> _Prompt_: Extend the linear regression with SciKitLearn passage below, writing on from its final sentence.

> _Page excerpt_:
Linear Regression using SciKitLearn#

SciKitLearn has a number of linear models available. The purpose of this workshop is not to cover what linear models exist or in what context to use them. Rather, we are covering how to use these models in Python. We will do a simple linear fit using the ordinary least squares method.

Preparing Data for Fitting with SciKitLearn#

Before we do the fit, we will need to make sure our data is ready. Although this data is clean, we still have some missing NaN values. In the paper, the authors perform a multiple linear regression, meaning that they fit a line based on many variables. We will do this, but we will first fit a simple linear model with one variable.

From our initial exploration with seaborn, we are going to decide to fit log P as a function of MV. SciKitLearn Models are going to require us to pass NumPy arrays to them as data. When we do this fit, it is also necessary to drop any values which are NaN.

> _Figure understanding tasks_:
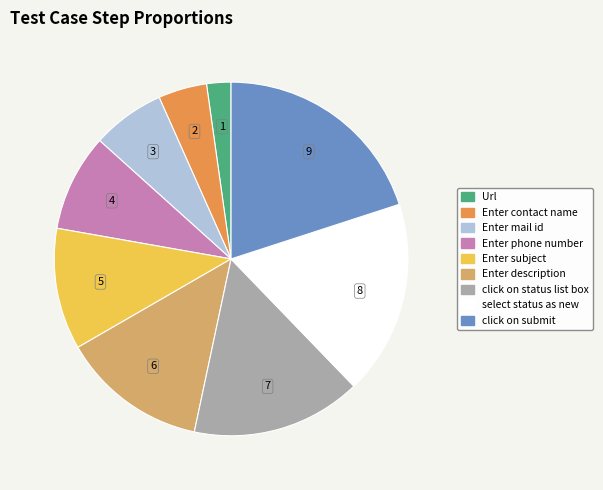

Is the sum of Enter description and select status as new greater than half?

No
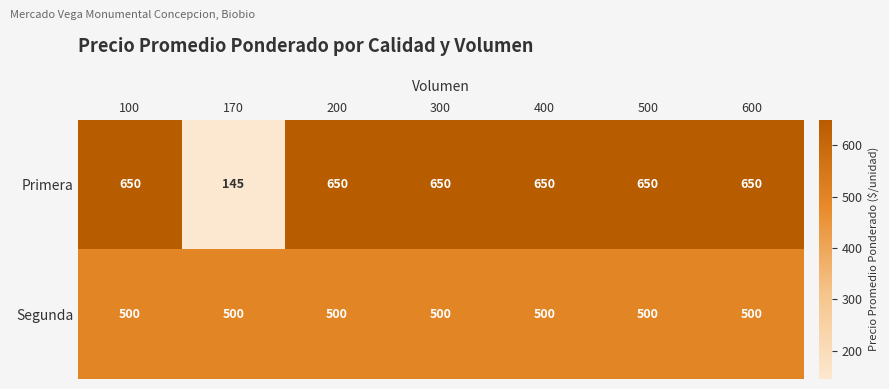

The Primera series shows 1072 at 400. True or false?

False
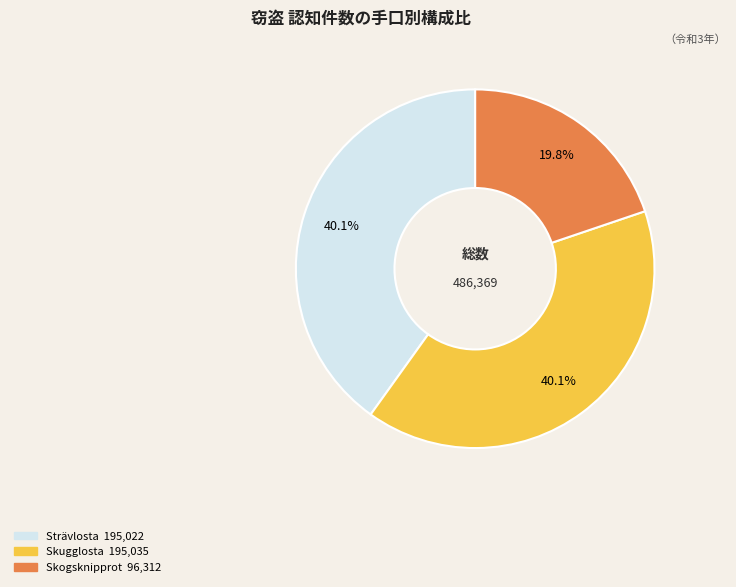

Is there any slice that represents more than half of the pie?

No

> _Reply to the task_:
Check Your Understanding

Prepare a dataframe which can be used for fitting. One approach to this would be to first slice the dataframe to have only the columns of interest, then to use dropna on the dataframe to drop the uneeded rows. Save your prepared data in a variable called fit_data.

fit_data = df[["log P", "MV"]]
fit_data = fit_data.dropna(axis=0, how="any")

fit_data.head()
log P MV
0 -6.85 10.6
1 -6.68 21.7
2 -7.08 22.3
3 -6.66 31.9
4 -7.01 33.4

Note

We could have alternatively used the dropna function on the original dataframe with an additional argument of subset which says to only consider our two columns of interest. Then, we would have had a dataframe called fit_data which retained all of the columns, but had a value for every cell in both the log P and MV columns.

fit_data = df.dropna(subset=["log P", "MV"], how="any")

When to use dropna

It is important that when you use dropna on data you intend to fit that this is done at the same time with the argument how=any. This is because it is imperative that the values of X and Y match with one another and are of the same length.

X = fit_data["MV"].to_numpy()
Y = fit_data["log P"].to_numpy()

SciKitLearn Models#

Now that we have prepared our X and Y variables, let’s see how we would do a fit using scikitlearn.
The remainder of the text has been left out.